Nothing in the records may be changed; reproduce all of them.

+++ RECORD EXTRACTS

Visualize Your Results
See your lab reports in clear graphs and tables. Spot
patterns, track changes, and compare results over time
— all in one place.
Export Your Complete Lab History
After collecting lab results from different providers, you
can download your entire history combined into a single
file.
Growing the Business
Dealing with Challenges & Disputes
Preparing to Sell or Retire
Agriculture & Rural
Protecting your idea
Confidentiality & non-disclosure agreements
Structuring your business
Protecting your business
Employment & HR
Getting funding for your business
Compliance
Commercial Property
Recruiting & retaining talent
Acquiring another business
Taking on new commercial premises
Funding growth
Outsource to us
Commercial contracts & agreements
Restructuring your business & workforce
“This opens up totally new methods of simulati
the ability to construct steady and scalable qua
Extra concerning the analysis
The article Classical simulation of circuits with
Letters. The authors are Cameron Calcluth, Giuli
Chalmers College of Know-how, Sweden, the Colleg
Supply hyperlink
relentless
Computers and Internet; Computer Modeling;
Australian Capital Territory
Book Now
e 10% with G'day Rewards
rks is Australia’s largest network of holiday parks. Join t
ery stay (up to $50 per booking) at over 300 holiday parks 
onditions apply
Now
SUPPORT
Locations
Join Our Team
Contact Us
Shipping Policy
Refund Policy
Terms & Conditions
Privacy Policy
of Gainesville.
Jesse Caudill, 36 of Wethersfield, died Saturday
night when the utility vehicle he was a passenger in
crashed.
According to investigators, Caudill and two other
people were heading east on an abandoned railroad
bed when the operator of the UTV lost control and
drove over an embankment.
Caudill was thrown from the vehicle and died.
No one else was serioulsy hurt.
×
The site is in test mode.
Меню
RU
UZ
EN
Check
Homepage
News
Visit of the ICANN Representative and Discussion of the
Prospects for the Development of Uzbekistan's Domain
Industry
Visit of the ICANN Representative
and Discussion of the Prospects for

++++++

#### [RESULT BELOW]
Visualize Your Results
See your lab reports in clear graphs and tables. Spot
patterns, track changes, and compare results over time
— all in one place.
Export Your Complete Lab History
After collecting lab results from different providers, you
can download your entire history combined into a single
file.
Growing the Business
Dealing with Challenges & Disputes
Preparing to Sell or Retire
Agriculture & Rural
Protecting your idea
Confidentiality & non-disclosure agreements
Structuring your business
Protecting your business
Employment & HR
Getting funding for your business
Compliance
Commercial Property
Recruiting & retaining talent
Acquiring another business
Taking on new commercial premises
Funding growth
Outsource to us
Commercial contracts & agreements
Restructuring your business & workforce
“This opens up totally new methods of simulati
the ability to construct steady and scalable qua
Extra concerning the analysis
The article Classical simulation of circuits with
Letters. The authors are Cameron Calcluth, Giuli
Chalmers College of Know-how, Sweden, the Colleg
Supply hyperlink
relentless
Computers and Internet; Computer Modeling;
Australian Capital Territory
Book Now
e 10% with G'day Rewards
rks is Australia’s largest network of holiday parks. Join t
ery stay (up to $50 per booking) at over 300 holiday parks 
onditions apply
Now
SUPPORT
Locations
Join Our Team
Contact Us
Shipping Policy
Refund Policy
Terms & Conditions
Privacy Policy
of Gainesville.
Jesse Caudill, 36 of Wethersfield, died Saturday
night when the utility vehicle he was a passenger in
crashed.
According to investigators, Caudill and two other
people were heading east on an abandoned railroad
bed when the operator of the UTV lost control and
drove over an embankment.
Caudill was thrown from the vehicle and died.
No one else was serioulsy hurt.
×
The site is in test mode.
Меню
RU
UZ
EN
Check
Homepage
News
Visit of the ICANN Representative and Discussion of the
Prospects for the Development of Uzbekistan's Domain
Industry
Visit of the ICANN Representative
and Discussion of the Prospects for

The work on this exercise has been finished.